• ASSIGNMENT A
Answer these questions about the numbered list of statements on race, each on its own line and marked (i), (ii), (iii):
(i) Which two products does the speaker say can be chosen in "flesh" color?
(ii) What kind of employer does the speaker say they can work for without co-workers suspecting the job was given because of race?
(iii) What can the speaker be, for a meeting, without it reflecting on their race?
• ASSIGNMENT B
Sum up the numbered list of statements on race in two sentences.

• TEXT FOR ANALYSIS

----------

28. I can be pretty sure that an argument with a colleague of another race is more likely to jeopardize her/his chances for advancement than to jeopardize mine.

29. I can be pretty sure that if I argue for the promotion of a person of another race, or a program centering on race, this is not likely to cost me heavily within my present setting, even if my colleagues disagree with me.

30. If I declare there is a racial issue at hand, or there isn't a racial issue at hand, my race will lend me more credibility for either position than a person of color will have.

31. I can choose to ignore developments in minority writing and minority activist programs, or disparage them, or learn from them, but in any case, I can find ways to be more or less protected from negative consequences of any of these choices.

32. My culture gives me little fear about ignoring the perspectives and powers of people of other races. 

33. I am not made acutely aware that my shape, bearing or body odor will be taken as a reflection on my race.

34. I can worry about racism without being seen as self-interested or self-seeking.

35. I can take a job with an affirmative action employer without having my co-workers on the job suspect that I got it because of my race.

36. If my day, week or year is going badly, I need not ask of each negative episode or situation whether it had racial overtones.

37. I can be pretty sure of finding people who would be willing to talk with me and advise me about my next steps, professionally.

38. I can think over many options, social, political, imaginative or professional, without asking whether a person of my race would be accepted or allowed to do what I want to do.

39. I can be late to a meeting without having the lateness reflect on my race.

40. I can choose public accommodation without fearing that people of my race cannot get in or will be mistreated in the places I have chosen.

41. I can be sure that if I need legal or medical help, my race will not work against me. 

42. I can arrange my activities so that I will never have to experience feelings of rejection owing to my race. 

43. If I have low credibility as a leader I can be sure that my race is not the problem.

44. I can easily find academic courses and institutions which give attention only to people of my race.

45. I can expect figurative language and imagery in all of the arts to testify to experiences of my race.

46. I can chose blemish cover or bandages in "flesh" color and have them more or less match my skin.

47. I can travel alone or with my spouse without expecting embarrassment or hostility in those who deal with us.

48. I have no difficulty finding neighborhoods where people approve of our household.

49. My children are given texts and classes which implicitly support our kind of family unit and do not turn them against my choice of domestic partnership.

----------

• SUPPLIED ENTRIES
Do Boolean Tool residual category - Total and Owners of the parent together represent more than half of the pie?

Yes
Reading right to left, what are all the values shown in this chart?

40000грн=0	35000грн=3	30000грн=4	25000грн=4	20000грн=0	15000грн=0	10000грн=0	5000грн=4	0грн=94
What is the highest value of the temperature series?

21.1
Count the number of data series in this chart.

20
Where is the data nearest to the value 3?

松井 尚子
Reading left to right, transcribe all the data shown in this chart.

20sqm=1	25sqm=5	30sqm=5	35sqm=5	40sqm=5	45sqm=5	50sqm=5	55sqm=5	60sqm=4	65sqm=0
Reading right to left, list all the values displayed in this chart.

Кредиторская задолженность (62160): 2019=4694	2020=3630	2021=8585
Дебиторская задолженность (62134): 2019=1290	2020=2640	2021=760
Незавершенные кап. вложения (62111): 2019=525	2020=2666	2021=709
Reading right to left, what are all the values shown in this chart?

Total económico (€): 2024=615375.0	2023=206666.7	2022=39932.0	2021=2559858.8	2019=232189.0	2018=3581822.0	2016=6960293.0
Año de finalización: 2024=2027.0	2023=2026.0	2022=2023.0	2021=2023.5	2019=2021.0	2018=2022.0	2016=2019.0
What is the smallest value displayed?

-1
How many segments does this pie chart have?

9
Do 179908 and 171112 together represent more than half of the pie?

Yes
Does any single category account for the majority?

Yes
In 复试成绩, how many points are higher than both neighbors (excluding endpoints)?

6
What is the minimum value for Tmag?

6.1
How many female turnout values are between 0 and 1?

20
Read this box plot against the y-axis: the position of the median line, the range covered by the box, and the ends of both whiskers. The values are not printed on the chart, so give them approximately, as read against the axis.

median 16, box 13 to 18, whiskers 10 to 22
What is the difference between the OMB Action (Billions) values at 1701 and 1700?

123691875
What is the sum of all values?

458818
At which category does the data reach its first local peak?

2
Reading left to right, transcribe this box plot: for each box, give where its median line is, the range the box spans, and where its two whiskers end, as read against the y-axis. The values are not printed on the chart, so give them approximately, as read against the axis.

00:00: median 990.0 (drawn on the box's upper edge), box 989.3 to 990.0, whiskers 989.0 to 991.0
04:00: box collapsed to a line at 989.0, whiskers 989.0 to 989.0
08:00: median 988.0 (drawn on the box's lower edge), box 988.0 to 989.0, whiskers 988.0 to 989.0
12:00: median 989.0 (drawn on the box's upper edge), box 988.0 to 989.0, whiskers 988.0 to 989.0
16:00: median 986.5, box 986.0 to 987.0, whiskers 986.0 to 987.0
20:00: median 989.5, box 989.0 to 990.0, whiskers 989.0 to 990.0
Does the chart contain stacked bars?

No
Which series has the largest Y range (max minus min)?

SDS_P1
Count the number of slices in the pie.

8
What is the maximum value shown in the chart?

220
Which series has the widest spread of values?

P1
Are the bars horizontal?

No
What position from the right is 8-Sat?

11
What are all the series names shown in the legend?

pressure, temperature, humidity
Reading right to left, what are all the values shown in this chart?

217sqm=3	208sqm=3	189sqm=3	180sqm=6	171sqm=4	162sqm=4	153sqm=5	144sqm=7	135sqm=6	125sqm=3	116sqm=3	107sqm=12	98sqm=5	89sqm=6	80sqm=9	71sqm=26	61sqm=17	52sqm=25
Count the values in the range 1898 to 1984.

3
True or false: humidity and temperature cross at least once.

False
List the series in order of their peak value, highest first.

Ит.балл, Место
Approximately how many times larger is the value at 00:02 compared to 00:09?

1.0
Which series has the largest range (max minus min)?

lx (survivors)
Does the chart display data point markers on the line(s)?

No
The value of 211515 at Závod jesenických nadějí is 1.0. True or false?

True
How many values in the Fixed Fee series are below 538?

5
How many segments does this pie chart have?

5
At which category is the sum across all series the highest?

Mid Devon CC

----------

• TASK SOLUTION A
(i) Blemish cover and bandages.
(ii) An affirmative action employer.
(iii) Late.

• TASK SOLUTION B
At work, the speaker says their race protects them: an argument with a colleague of another race is less likely to hurt the speaker's chances for advancement, co-workers won't suspect the job came through race, and being late to a meeting won't reflect on race. In daily life, the speaker can find neighborhoods that approve of the household, travel without expecting embarrassment or hostility, and pick "flesh"-colored bandages that more or less match the speaker's skin.